Mohit Sharma

Personal information
- Full name: Mohit Mahipal Sharma
- Born: 18 September 1988 (age 37) Ballabhgarh, Haryana, India
- Nickname: Aashu
- Batting: Right-handed
- Bowling: Right arm fast-medium
- Role: Bowler

International information
- National side: India (2013–2015);
- ODI debut (cap 199): 1 August 2013 v Zimbabwe
- Last ODI: 25 October 2015 v South Africa
- ODI shirt no.: 6
- T20I debut (cap 47): 30 March 2014 v Australia
- Last T20I: 5 October 2015 v South Africa
- T20I shirt no.: 6

Domestic team information
- 2011–2025: Haryana
- 2013–2015: Chennai Super Kings (squad no. 18)
- 2016–2018: Kings XI Punjab (squad no. 18)
- 2019: Chennai Super Kings
- 2020: Delhi Capitals
- 2023–2024: Gujarat Titans
- 2025: Delhi Capitals

Career statistics
| Competition | ODI | T20I |
| Matches | 26 | 8 |
| Runs scored | 31 | 3 |
| Batting average | 7.75 | – |
| 100s/50s | 0/0 | 0/0 |
| Top score | 11 | 3* |
| Balls bowled | 1,121 | 138 |
| Wickets | 31 | 6 |
| Bowling average | 32.90 | 30.83 |
| 5 wickets in innings | 0 | 0 |
| 10 wickets in match | 0 | 0 |
| Best bowling | 4/22 | 2/28 |
| Catches/stumpings | 6/– | 1/– |

Medal record
Men's Cricket
Representing India
ICC T20 World Cup
| Runner-up | 2014 Bangladesh |  |
- Source: ESPNcricinfo, 3 April 2020

= Mohit Sharma =

Indian cricketer (born 1988)

Mohit Mahipal Sharma (born 18 September 1988) is a former Indian international cricketer. He played for Haryana in domestic cricket and appeared in the Indian Premier League (IPL) for Chennai Super Kings, Kings XI Punjab, Gujarat Titans and Delhi Capitals. He was a right-arm medium fast bowler.

Mohit Sharma announced his retirement from all forms of cricket on 3 December 2025.

==Domestic and IPL career==
Following his work with pace bowling coach Ian Pont, Sharma picked up 37 wickets in 7 games at an average of 23 in the 2012–13 Ranji Trophy. He was then contracted by the IPL franchise Chennai Super Kings for the 2013 season.
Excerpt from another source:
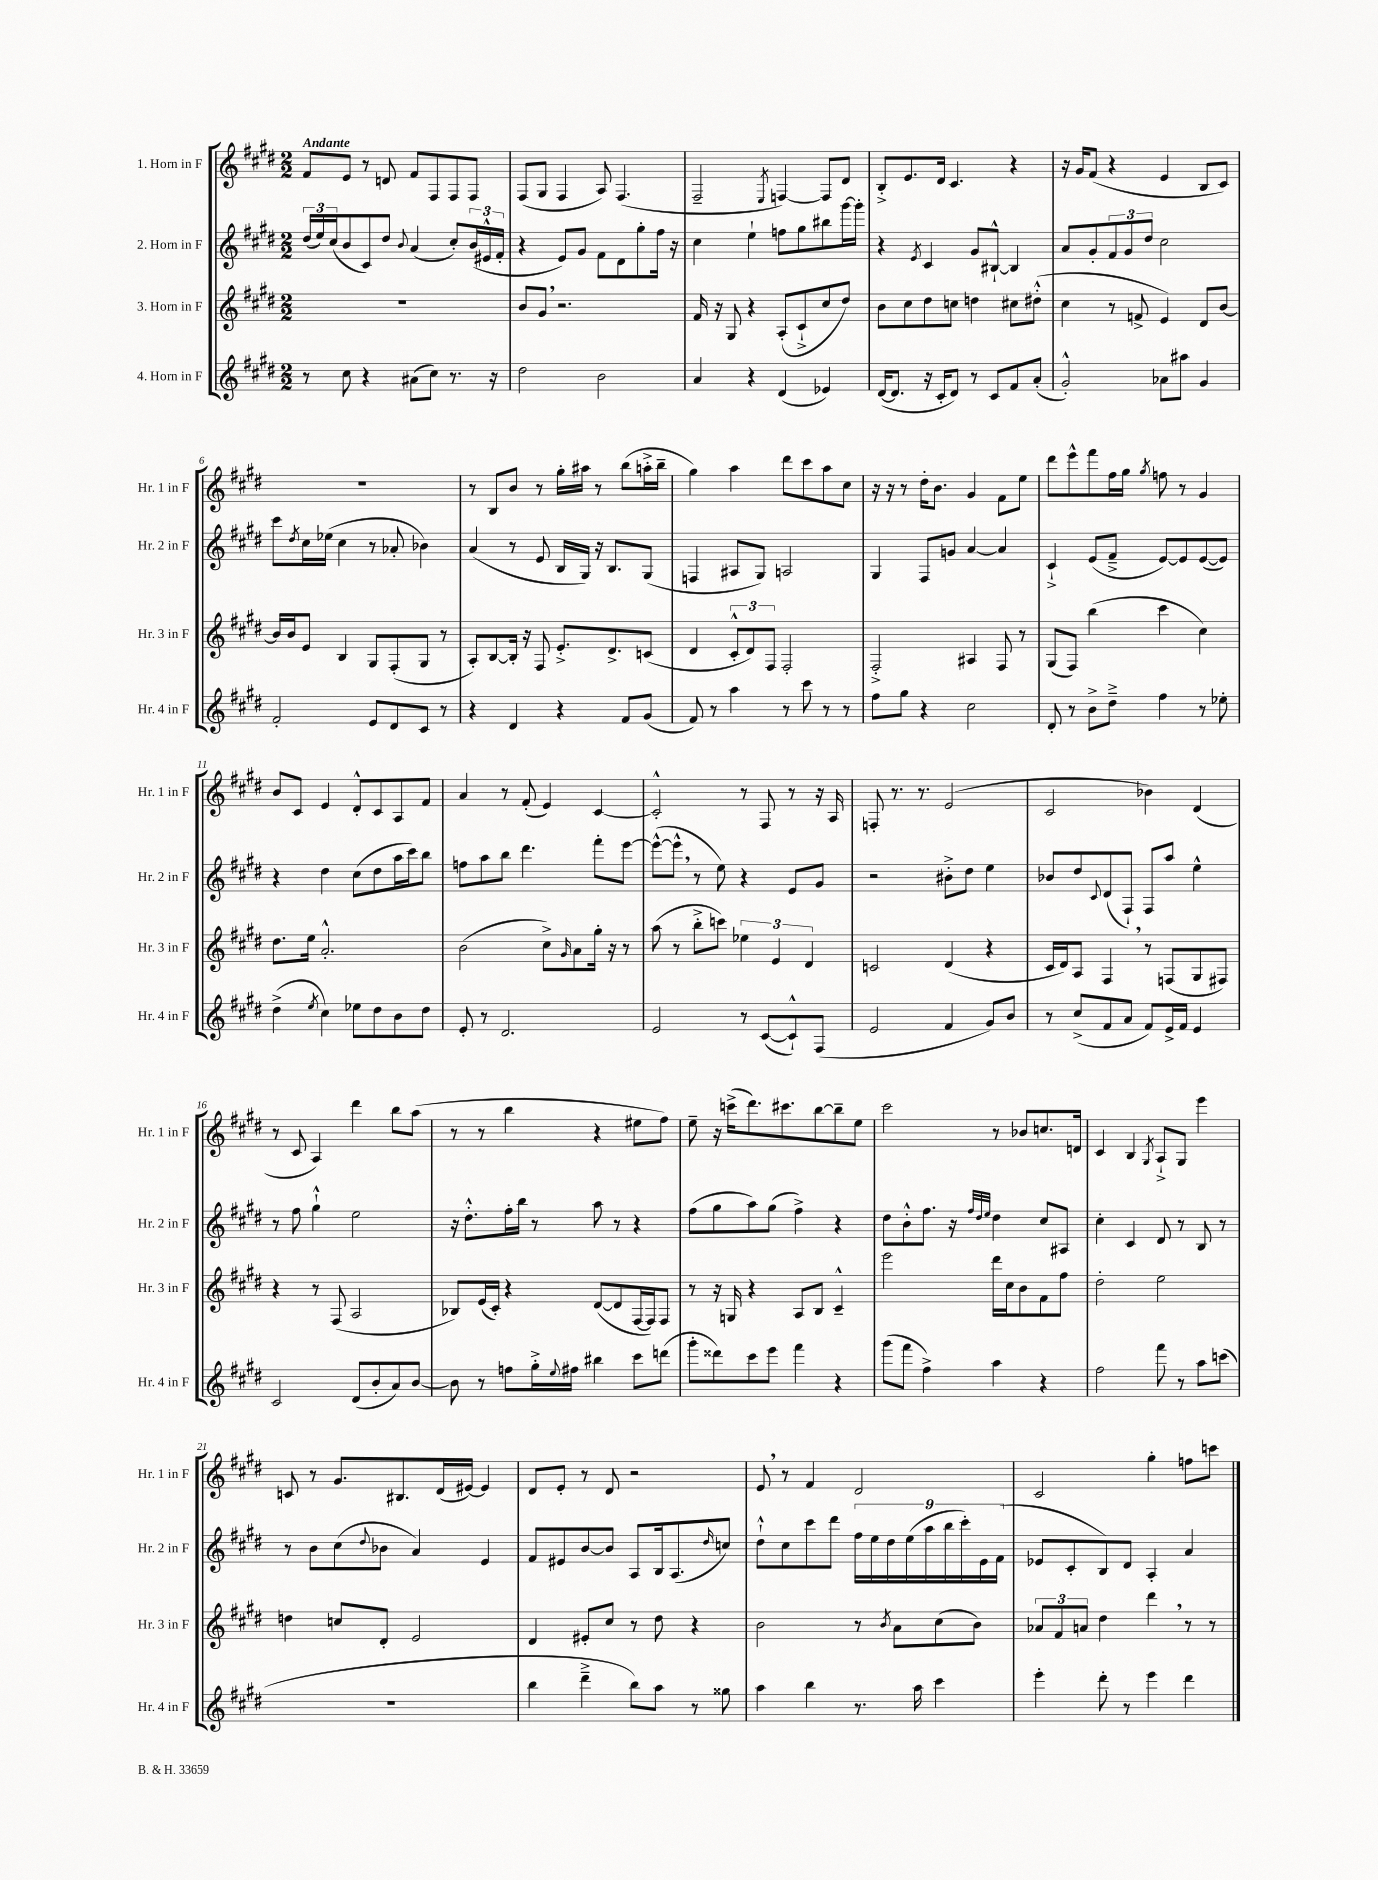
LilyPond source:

He played 15 matches in 2013 Indian Premier League and took 23 wickets.

In December 2018, he was bought by the Chennai Super Kings in the player auction for the 2019 Indian Premier League for 5 crores. He was released by the Chennai Super Kings ahead of the 2020 IPL auction. In the 2020 IPL auction, he was bought by the Delhi Capitals ahead of the 2020 Indian Premier League.

On 26 March 2022, Mohit was roped in by the new franchise Gujarat Titans as a net bowler for the IPL 2022 season.

In the 2023 IPL Auction, he was bought by the Gujarat Titans, and made a major comeback, taking 27 wickets, tied for the second-highest in the season.

In 2024 IPL, Sharma broke the record of worst bowling spell in IPL history by conceding 73 runs in a game against Delhi Capitals; the unwanted distinction was previously held by Basil Thampi, for his 70-run spell. Sharma finished with 4-0-73-0 in that game.

==International career==
Sharma made his international debut for India in 4th ODI against Zimbabwe during India's tour of Zimbabwe. Sharma bowled an economical spell (2/26 in 10 overs) and took his first wicket in his fourth over dismissing Zimbabwe opening batsman Sikandar Raza. Sharma became the second Indian after Sandeep Patil to be adjudged man of the match on ODI debut.